There have been many interesting moments after the last few weeks as summer has given way to an Indian summer.
In the sunshine the ivy flowers in our garden hedge has proved a great attraction to insects and I have seen more hornets here than anywhere else this year.
A welcome addition to the usual visitors was the ivy bee, Colletes hederae. This was first recorded in Britain in Dorset in 2001 and is spreading rapidly northwards. It is one of the latest solitary bees on the wing, its emergence coinciding with the ivy flowers that it normally visits.

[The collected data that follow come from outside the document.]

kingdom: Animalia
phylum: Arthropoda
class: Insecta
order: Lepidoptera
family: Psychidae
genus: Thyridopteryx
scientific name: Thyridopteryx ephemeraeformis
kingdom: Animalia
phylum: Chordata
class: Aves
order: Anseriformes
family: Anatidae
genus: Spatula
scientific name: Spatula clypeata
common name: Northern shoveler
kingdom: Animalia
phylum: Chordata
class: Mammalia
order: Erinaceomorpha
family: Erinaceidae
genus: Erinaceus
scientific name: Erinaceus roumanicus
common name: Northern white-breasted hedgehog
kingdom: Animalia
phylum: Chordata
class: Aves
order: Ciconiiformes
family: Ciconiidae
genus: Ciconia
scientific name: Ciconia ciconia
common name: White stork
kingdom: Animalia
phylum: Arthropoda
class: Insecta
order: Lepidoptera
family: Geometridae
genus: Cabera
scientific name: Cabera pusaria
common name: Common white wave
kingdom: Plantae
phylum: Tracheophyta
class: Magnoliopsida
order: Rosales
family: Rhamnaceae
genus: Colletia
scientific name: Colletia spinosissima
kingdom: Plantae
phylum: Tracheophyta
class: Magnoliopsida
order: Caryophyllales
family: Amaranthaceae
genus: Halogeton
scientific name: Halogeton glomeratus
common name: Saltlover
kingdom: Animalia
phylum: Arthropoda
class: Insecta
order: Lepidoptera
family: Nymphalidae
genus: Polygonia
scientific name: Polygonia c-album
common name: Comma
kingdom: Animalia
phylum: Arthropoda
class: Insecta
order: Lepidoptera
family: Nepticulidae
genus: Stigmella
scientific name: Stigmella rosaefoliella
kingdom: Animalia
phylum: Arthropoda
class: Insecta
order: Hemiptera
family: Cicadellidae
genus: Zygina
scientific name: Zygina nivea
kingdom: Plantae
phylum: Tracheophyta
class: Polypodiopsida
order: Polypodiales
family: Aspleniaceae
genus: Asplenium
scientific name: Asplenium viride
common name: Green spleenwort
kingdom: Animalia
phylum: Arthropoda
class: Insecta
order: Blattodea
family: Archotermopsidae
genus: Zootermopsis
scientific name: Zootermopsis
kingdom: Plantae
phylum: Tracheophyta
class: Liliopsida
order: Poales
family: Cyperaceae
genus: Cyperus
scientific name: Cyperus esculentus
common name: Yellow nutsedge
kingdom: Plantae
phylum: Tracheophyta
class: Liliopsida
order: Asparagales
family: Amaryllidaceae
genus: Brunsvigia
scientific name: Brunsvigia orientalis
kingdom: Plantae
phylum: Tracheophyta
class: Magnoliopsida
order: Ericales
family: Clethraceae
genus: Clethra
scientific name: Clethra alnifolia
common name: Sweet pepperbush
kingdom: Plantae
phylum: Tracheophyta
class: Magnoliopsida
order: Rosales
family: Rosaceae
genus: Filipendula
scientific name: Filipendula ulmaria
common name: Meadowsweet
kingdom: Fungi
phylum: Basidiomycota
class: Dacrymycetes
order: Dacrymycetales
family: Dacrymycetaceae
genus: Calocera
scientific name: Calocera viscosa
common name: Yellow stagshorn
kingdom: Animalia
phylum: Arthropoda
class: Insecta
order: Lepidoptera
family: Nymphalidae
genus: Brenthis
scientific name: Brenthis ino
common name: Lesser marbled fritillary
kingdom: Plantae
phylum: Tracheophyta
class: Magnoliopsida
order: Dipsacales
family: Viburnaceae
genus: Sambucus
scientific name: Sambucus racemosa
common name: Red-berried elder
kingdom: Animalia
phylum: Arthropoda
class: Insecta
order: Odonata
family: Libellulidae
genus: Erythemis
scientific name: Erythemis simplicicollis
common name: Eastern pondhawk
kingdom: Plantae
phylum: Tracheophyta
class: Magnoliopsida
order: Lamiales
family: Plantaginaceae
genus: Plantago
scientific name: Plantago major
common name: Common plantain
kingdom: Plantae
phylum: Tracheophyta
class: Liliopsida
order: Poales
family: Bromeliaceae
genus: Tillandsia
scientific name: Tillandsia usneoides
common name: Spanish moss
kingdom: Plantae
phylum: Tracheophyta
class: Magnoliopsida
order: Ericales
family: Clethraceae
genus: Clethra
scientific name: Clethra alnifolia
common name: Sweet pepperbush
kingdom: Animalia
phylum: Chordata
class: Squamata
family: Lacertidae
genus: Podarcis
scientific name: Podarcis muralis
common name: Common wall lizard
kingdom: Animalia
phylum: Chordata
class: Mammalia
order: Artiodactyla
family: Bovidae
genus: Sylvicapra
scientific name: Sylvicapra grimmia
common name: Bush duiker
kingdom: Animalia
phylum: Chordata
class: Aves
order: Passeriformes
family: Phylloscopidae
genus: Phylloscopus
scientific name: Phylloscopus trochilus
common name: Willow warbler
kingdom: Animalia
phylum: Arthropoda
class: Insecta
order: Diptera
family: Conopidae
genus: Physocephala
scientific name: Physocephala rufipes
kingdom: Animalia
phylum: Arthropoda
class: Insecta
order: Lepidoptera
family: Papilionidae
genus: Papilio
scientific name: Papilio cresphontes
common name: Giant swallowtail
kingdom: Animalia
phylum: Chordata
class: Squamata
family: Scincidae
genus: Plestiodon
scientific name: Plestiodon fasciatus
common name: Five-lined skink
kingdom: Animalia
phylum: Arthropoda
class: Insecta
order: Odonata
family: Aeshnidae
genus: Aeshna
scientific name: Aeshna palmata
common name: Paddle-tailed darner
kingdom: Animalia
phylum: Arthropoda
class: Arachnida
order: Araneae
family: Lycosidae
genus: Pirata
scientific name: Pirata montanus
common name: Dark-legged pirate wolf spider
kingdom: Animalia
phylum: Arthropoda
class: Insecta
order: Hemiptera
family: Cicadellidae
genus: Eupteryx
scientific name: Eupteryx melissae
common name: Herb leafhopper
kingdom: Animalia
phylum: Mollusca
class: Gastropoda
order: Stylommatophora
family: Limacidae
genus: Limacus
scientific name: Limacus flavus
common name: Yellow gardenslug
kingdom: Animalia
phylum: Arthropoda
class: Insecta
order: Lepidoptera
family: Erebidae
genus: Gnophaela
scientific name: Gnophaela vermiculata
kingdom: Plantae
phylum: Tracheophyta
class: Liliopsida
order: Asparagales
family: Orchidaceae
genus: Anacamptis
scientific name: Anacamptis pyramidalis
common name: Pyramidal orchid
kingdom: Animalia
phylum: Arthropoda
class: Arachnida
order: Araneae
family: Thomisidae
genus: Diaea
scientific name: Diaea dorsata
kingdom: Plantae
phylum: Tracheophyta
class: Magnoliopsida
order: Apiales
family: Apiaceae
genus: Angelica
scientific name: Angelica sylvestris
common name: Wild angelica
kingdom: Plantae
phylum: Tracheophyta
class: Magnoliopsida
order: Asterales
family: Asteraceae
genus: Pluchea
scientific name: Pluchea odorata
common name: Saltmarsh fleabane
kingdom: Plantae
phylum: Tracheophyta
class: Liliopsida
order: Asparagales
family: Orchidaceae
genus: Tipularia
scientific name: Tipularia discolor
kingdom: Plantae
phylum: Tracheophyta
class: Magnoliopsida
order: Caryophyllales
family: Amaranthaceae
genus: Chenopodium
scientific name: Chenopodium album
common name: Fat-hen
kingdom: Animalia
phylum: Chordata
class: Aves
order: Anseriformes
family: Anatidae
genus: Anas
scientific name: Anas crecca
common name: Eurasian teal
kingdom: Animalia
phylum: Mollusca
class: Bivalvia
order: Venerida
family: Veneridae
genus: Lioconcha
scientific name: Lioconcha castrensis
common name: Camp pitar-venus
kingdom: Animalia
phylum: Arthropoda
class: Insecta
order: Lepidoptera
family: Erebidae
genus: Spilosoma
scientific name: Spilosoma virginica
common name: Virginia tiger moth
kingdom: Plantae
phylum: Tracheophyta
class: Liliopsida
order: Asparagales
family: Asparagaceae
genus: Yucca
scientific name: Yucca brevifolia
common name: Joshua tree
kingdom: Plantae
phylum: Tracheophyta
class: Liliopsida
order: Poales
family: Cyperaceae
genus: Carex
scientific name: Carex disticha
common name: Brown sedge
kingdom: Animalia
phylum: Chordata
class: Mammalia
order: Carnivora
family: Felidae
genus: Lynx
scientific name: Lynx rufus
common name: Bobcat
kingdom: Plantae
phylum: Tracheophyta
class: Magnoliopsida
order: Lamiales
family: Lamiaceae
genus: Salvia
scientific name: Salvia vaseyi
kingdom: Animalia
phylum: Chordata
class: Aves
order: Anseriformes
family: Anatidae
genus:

Another pleasant surprise was the discovery of a huge colony of autumn lady's tresses orchid, Spiranthes spiralis in a front garden in Sedlescombe village. The small white spikes are the orchids.
An extraordinary sight was that of a spider-hunting wasp. an Anoplius (probably A. nigerrimus) hauling a paralysed wolf spider (Trochosa sp.) up the curtains in our living room. These wasps normally nest at or near ground level and it is not clear precisely where this one was going with its victim.
Another surprise was the discover of a tiny barkfly halfway down our garden that turned out to be a fairly recent British arrival - Trichopsocus brincki. This was discovered in Madeira in 1957 and, for a while, was thought to be an endemic species there. However, one turned up in South Devon in 2003 and it now seems to be fairly widespread in Britain. The pattern near the front edge of the forewings make it unmistakable. It was named after Professor Per Brinck, a Scandinavian entomologist who did much work in Madeira.